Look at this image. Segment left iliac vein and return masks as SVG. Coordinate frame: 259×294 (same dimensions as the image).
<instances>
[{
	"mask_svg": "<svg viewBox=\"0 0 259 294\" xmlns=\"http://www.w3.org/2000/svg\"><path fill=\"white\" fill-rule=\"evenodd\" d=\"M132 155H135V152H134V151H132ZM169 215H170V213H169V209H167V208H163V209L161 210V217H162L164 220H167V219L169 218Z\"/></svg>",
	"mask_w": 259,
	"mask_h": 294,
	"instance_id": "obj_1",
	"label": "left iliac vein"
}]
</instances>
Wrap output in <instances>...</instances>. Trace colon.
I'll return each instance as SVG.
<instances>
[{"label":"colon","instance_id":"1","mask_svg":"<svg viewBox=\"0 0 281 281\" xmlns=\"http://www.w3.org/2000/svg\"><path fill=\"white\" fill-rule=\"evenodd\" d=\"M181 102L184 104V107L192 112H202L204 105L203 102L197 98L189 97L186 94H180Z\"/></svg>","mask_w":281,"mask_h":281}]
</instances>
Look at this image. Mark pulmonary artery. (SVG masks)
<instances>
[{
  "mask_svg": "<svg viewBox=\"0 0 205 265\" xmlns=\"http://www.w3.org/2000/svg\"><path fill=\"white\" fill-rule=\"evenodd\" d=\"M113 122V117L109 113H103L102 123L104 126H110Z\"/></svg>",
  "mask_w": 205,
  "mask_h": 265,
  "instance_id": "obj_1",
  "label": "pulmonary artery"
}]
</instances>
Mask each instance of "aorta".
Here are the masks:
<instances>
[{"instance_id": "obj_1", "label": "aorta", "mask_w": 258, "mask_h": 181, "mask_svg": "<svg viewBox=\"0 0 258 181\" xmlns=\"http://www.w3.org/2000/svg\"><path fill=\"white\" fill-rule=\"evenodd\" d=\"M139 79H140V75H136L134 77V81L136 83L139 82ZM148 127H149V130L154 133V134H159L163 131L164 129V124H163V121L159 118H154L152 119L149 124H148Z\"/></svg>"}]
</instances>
····················
Rewrite the entries above, replacing each "Look at" with "Examine" and leaving everything else unchanged.

### FULL ANSWER
Examine this image. Segment left iliac vein and return masks as SVG. Coordinate frame: 259×294 (same dimensions as the image).
<instances>
[{
	"mask_svg": "<svg viewBox=\"0 0 259 294\" xmlns=\"http://www.w3.org/2000/svg\"><path fill=\"white\" fill-rule=\"evenodd\" d=\"M132 155H135V152H134V151H132ZM169 215H170V213H169V209H167V208H163V209L161 210V217H162L164 220H167V219L169 218Z\"/></svg>",
	"mask_w": 259,
	"mask_h": 294,
	"instance_id": "obj_1",
	"label": "left iliac vein"
}]
</instances>
Wrap output in <instances>...</instances>. Trace colon.
I'll return each instance as SVG.
<instances>
[{"label":"colon","instance_id":"1","mask_svg":"<svg viewBox=\"0 0 281 281\" xmlns=\"http://www.w3.org/2000/svg\"><path fill=\"white\" fill-rule=\"evenodd\" d=\"M181 102L184 104V107L192 112H202L204 105L203 102L197 98L189 97L186 94H180Z\"/></svg>","mask_w":281,"mask_h":281}]
</instances>
Examine this image. Mark pulmonary artery. (SVG masks)
<instances>
[{
  "mask_svg": "<svg viewBox=\"0 0 205 265\" xmlns=\"http://www.w3.org/2000/svg\"><path fill=\"white\" fill-rule=\"evenodd\" d=\"M113 122V117L109 113H103L102 123L104 126H110Z\"/></svg>",
  "mask_w": 205,
  "mask_h": 265,
  "instance_id": "obj_1",
  "label": "pulmonary artery"
}]
</instances>
Mask each instance of "aorta".
Here are the masks:
<instances>
[{"instance_id": "obj_1", "label": "aorta", "mask_w": 258, "mask_h": 181, "mask_svg": "<svg viewBox=\"0 0 258 181\" xmlns=\"http://www.w3.org/2000/svg\"><path fill=\"white\" fill-rule=\"evenodd\" d=\"M139 79H140V75H136L134 77V81L136 83L139 82ZM148 127H149V130L154 133V134H159L163 131L164 129V124H163V121L159 118H154L152 119L149 124H148Z\"/></svg>"}]
</instances>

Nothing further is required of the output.